How about taking advantage of sparse files (most OS support sparse files)
for the journal, and saving the redo pages in the new shadow file. Thus
the burden of efficiently handling mapping is bumped down to the OS.

The journal could then take the form of a pair of files:
- One for a list of page numbers from the shadow file that must be
  committed.
- One for the shadow file with updated pages, using sparse file.

When re-reading an updated page that has been bumped from the cache, read
the corresponding page from the shadow file first, and if it is all zeros,
read the page from the main file. This assumes that SQLite will not write
a page of all zeros (safe assumption?)

When updating a page, update the corresponding page in the shadow file and
list it's page number in the journal, if not already there (keep a cache
of updated page numbers to try and avoid dups.)
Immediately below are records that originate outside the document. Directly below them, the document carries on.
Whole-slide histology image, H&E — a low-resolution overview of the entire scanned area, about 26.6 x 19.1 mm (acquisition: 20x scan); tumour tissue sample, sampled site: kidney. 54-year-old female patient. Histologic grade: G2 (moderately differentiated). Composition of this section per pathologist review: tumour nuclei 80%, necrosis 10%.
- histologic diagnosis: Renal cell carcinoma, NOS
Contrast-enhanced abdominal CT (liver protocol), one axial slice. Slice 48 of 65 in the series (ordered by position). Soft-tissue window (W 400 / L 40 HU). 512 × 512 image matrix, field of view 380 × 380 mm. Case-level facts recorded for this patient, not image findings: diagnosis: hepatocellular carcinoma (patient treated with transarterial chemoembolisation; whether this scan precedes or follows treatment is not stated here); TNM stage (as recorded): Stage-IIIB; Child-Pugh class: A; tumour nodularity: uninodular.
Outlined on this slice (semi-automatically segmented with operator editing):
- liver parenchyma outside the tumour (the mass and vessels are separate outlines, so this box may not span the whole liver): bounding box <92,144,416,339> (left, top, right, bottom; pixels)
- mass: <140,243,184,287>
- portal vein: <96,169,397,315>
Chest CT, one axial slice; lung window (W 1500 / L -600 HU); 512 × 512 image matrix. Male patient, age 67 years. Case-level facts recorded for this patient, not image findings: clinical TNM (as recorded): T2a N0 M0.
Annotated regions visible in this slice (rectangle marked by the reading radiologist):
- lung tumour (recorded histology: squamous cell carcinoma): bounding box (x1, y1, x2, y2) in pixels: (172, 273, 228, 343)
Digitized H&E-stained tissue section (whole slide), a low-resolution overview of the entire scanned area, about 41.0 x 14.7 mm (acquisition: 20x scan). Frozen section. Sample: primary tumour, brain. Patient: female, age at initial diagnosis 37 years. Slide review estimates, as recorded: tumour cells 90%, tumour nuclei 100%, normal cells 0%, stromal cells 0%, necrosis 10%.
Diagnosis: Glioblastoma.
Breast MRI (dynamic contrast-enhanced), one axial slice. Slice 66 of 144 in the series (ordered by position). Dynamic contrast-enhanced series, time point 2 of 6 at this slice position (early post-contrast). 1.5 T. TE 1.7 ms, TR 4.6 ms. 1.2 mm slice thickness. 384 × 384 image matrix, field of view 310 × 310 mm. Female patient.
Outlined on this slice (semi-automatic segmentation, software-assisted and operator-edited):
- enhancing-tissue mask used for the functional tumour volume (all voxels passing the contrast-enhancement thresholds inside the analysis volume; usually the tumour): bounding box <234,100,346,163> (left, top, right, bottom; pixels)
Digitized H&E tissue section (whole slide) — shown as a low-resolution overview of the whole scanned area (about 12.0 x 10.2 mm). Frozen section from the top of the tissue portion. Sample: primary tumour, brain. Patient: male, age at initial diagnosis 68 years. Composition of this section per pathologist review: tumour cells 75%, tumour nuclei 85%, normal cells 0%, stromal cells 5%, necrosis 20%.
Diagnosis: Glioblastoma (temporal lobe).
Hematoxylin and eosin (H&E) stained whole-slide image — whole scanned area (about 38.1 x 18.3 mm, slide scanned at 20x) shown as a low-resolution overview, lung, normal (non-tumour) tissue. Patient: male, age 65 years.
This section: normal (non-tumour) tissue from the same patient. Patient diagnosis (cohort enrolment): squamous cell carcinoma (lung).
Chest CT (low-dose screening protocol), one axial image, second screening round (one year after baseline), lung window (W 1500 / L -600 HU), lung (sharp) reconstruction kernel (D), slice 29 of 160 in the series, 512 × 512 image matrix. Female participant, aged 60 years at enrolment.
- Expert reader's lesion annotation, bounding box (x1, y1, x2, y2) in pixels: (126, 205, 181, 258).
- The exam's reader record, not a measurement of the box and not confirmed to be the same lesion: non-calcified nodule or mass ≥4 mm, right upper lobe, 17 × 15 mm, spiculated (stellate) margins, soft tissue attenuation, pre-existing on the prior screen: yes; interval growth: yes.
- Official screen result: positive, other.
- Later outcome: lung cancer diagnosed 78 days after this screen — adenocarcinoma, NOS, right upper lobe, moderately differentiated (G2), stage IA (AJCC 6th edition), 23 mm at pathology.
Committing is then simply reading in the list of pages from the list
journal, and copying the pages from the shadow file to the main file. Once
we've got to the commit stage, we know we will succeed as we're garaunteed
to have enough disk space, and the operation is idempotent.

Does anyone use a FS that doesn't support sparse files? The one I can
think of off the top of my head is FAT. Would that be common?